◆ **Assignment**
No pictures, please. Output the lines from the start of the data through the line that contains "Sous la bannière", both included, exactly as they stand.

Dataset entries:
__________________________________________________

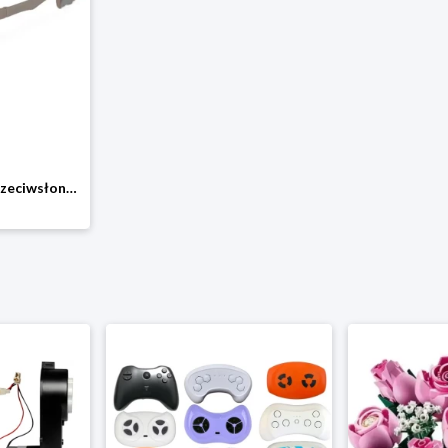
DOOKY Okulary przeciwsłoneczne dla dzieci Fiji TAUPE 6-36 m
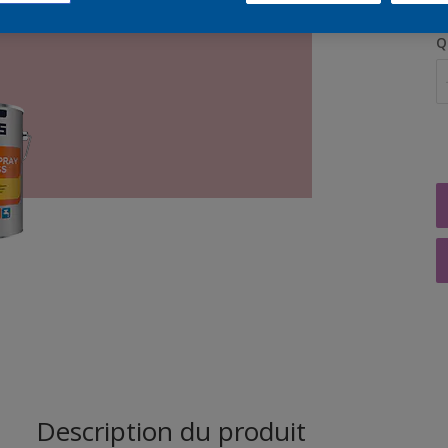
Q
Description du produit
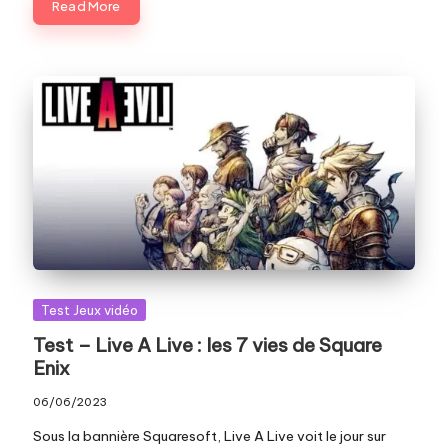
Read More
Posted
Test Jeux vidéo
in
Test – Live A Live : les 7 vies de Square
Enix
06/06/2023
Sous la bannière Squaresoft, Live A Live voit le jour sur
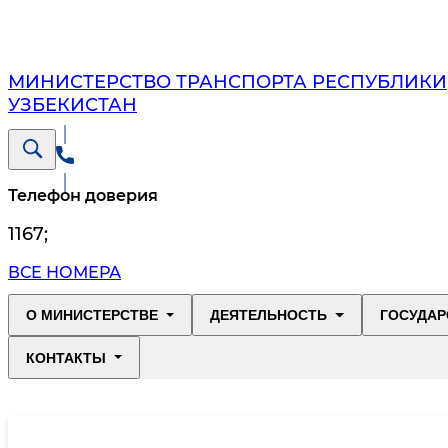
МИНИСТЕРСТВО ТРАНСПОРТА РЕСПУБЛИКИ
УЗБЕКИСТАН
Телефон доверия
1167
;
ВСЕ НОМЕРА
О МИНИСТЕРСТВЕ
ДЕЯТЕЛЬНОСТЬ
ГОСУДАР
КОНТАКТЫ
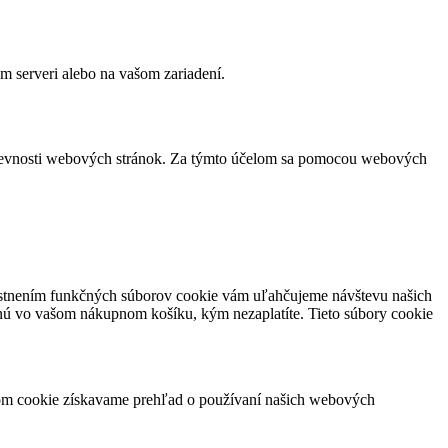
m serveri alebo na vašom zariadení.
vštevnosti webových stránok. Za týmto účelom sa pomocou webových
miestnením funkčných súborov cookie vám uľahčujeme návštevu našich
nú vo vašom nákupnom košíku, kým nezaplatíte. Tieto súbory cookie
orom cookie získavame prehľad o používaní našich webových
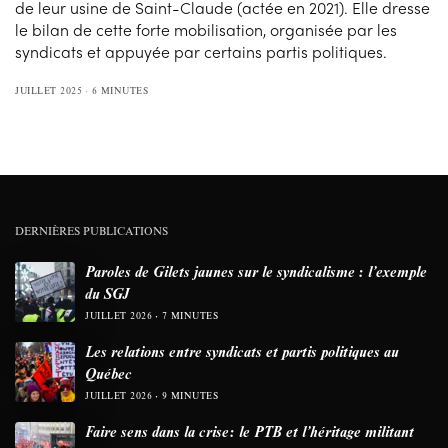
de leur usine de Saint-Claude (actée en 2021). Elle dresse
le bilan de cette forte mobilisation, organisée par les
syndicats et appuyée par certains partis politiques.
JUILLET 2025
6 MINUTES
DERNIÈRES PUBLICATIONS
Paroles de Gilets jaunes sur le syndicalisme : l’exemple
du SGJ
JUILLET 2026
7 MINUTES
Les relations entre syndicats et partis politiques au
Québec
JUILLET 2026
9 MINUTES
Faire sens dans la crise: le PTB et l’héritage militant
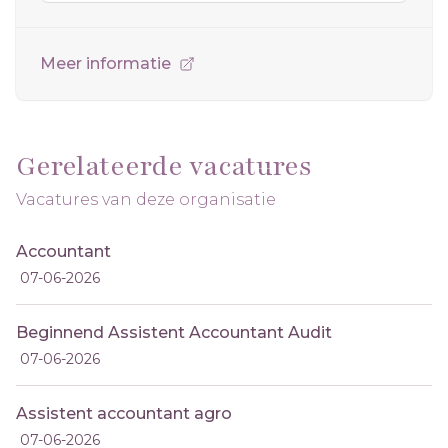
Meer informatie
Gerelateerde vacatures
Vacatures van deze organisatie
Accountant
07-06-2026
Beginnend Assistent Accountant Audit
07-06-2026
Assistent accountant agro
07-06-2026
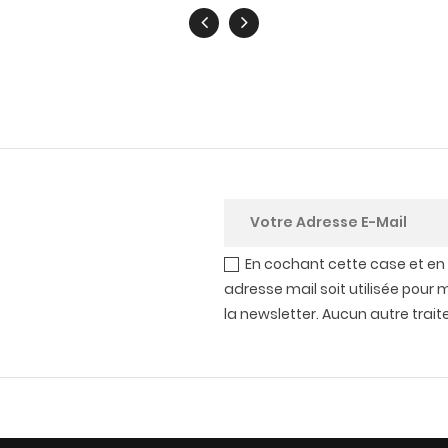
En cochant cette case et en
adresse mail soit utilisée pour 
la newsletter. Aucun autre trai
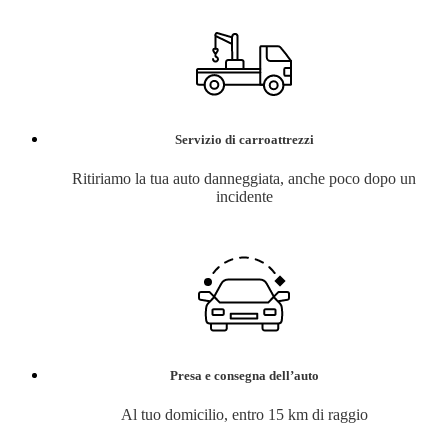
Servizio di carroattrezzi
Ritiriamo la tua auto danneggiata, anche poco dopo un
incidente
Presa e consegna dell’auto
Al tuo domicilio, entro 15 km di raggio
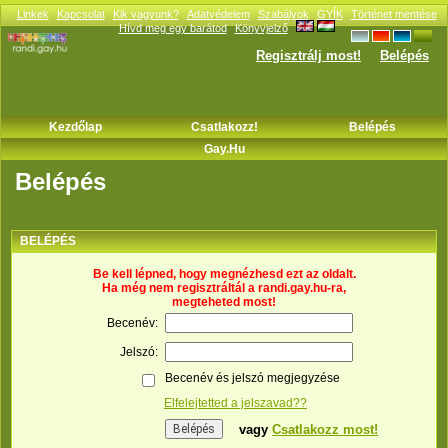
Linkek
Kapcsolat
Kik vagyunk?
Adatvédelem
Szabályok
GYÍK
Történet mentése
Hívd meg egy barátod
Könyvjelző
Regisztrálj most!
Belépés
Kezdőlap
Csatlakozz!
Belépés
Gay.hu
Belépés
BELÉPÉS
Be kell lépned, hogy megnézhesd ezt az oldalt.
Ha még nem regisztráltál a randi.gay.hu-ra,
megteheted most!
Becenév:
Jelszó:
Becenév és jelszó megjegyzése
Elfelejtetted a jelszavad??
vagy
Csatlakozz most!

__________________________________________________

◆ **Solution for this problem**
DOOKY Okulary przeciwsłoneczne dla dzieci Fiji TAUPE 6-36 m
Q
Description du produit
Read More
Posted
Test Jeux vidéo
in
Test – Live A Live : les 7 vies de Square
Enix
06/06/2023
Sous la bannière Squaresoft, Live A Live voit le jour sur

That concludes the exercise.